Required work –
All of the entries are to be repeated exactly, with no pictures included.

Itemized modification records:
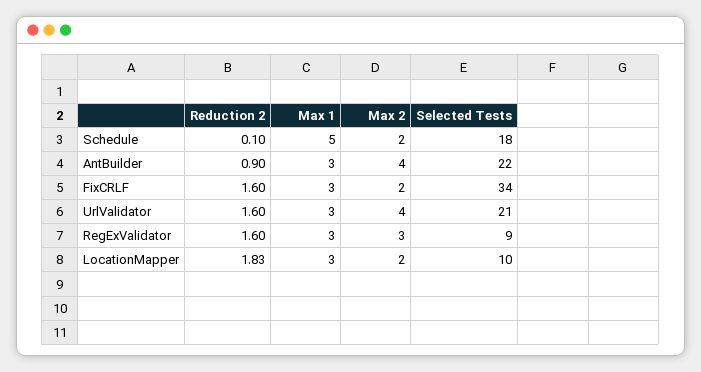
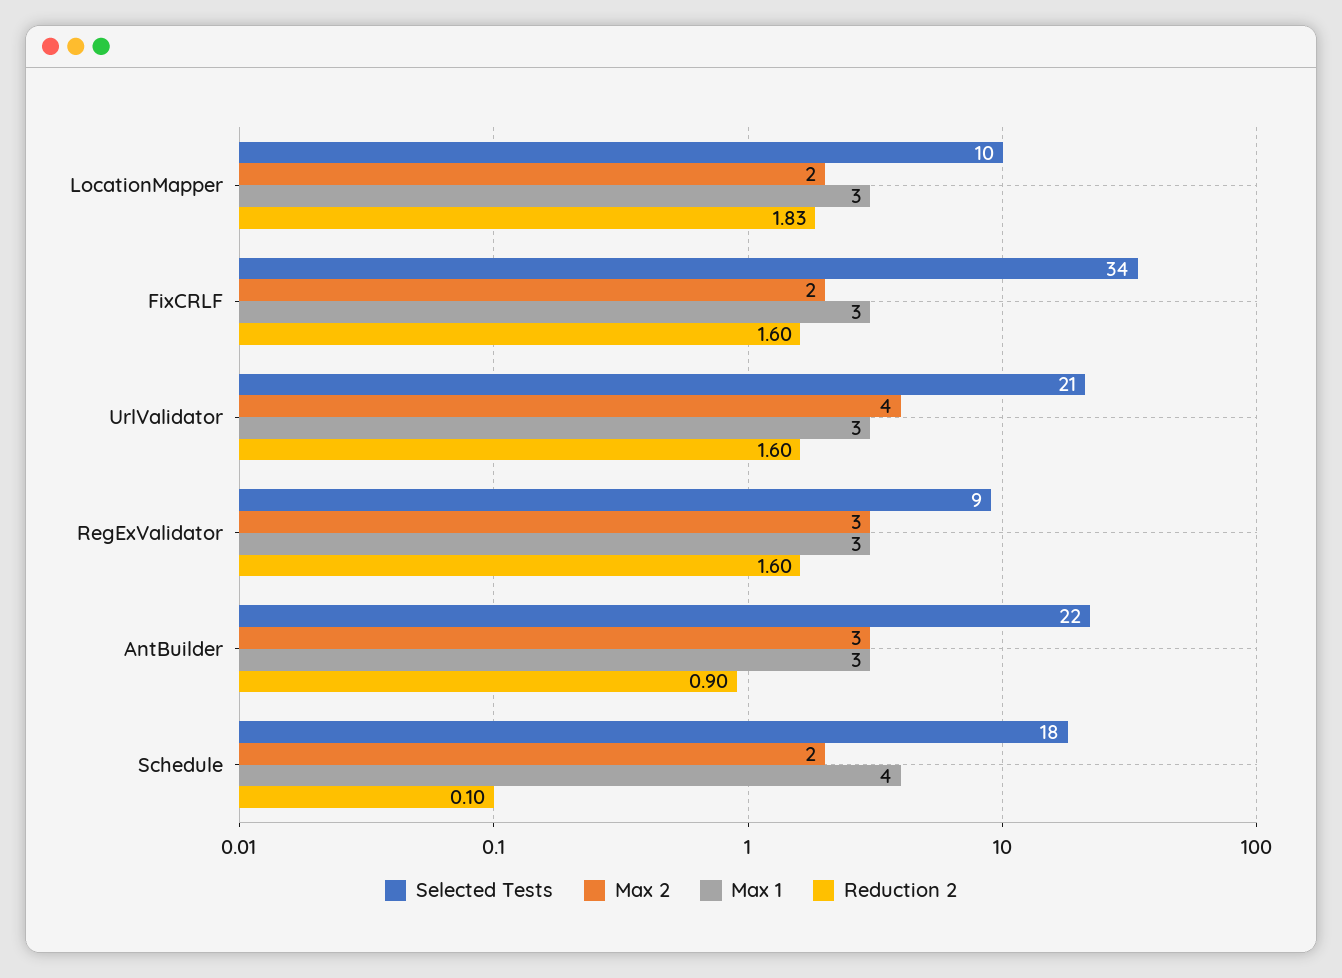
  {
    "Reduction 2": {
      "Schedule": 0.1,
      "AntBuilder": 0.9,
      "FixCRLF": 1.6,
      "UrlValidator": 1.6,
      "RegExValidator": 1.6,
      "LocationMapper": 1.83
    },
    "Max 1": {
-     "Schedule": 5,
+     "Schedule": 4,
      "AntBuilder": 3,
      "FixCRLF": 3,
      "UrlValidator": 3,
      "RegExValidator": 3,
      "LocationMapper": 3
    },
    "Max 2": {
      "Schedule": 2,
-     "AntBuilder": 4,
+     "AntBuilder": 3,
      "FixCRLF": 2,
      "UrlValidator": 4,
      "RegExValidator": 3,
      "LocationMapper": 2
    },
    "Selected Tests": {
      "Schedule": 18,
      "AntBuilder": 22,
      "FixCRLF": 34,
      "UrlValidator": 21,
      "RegExValidator": 9,
      "LocationMapper": 10
    }
  }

Answer to this task –
  {
    "Reduction 2": {
      "Schedule": 0.1,
      "AntBuilder": 0.9,
      "FixCRLF": 1.6,
      "UrlValidator": 1.6,
      "RegExValidator": 1.6,
      "LocationMapper": 1.83
    },
    "Max 1": {
-     "Schedule": 5,
+     "Schedule": 4,
      "AntBuilder": 3,
      "FixCRLF": 3,
      "UrlValidator": 3,
      "RegExValidator": 3,
      "LocationMapper": 3
    },
    "Max 2": {
      "Schedule": 2,
-     "AntBuilder": 4,
+     "AntBuilder": 3,
      "FixCRLF": 2,
      "UrlValidator": 4,
      "RegExValidator": 3,
      "LocationMapper": 2
    },
    "Selected Tests": {
      "Schedule": 18,
      "AntBuilder": 22,
      "FixCRLF": 34,
      "UrlValidator": 21,
      "RegExValidator": 9,
      "LocationMapper": 10
    }
  }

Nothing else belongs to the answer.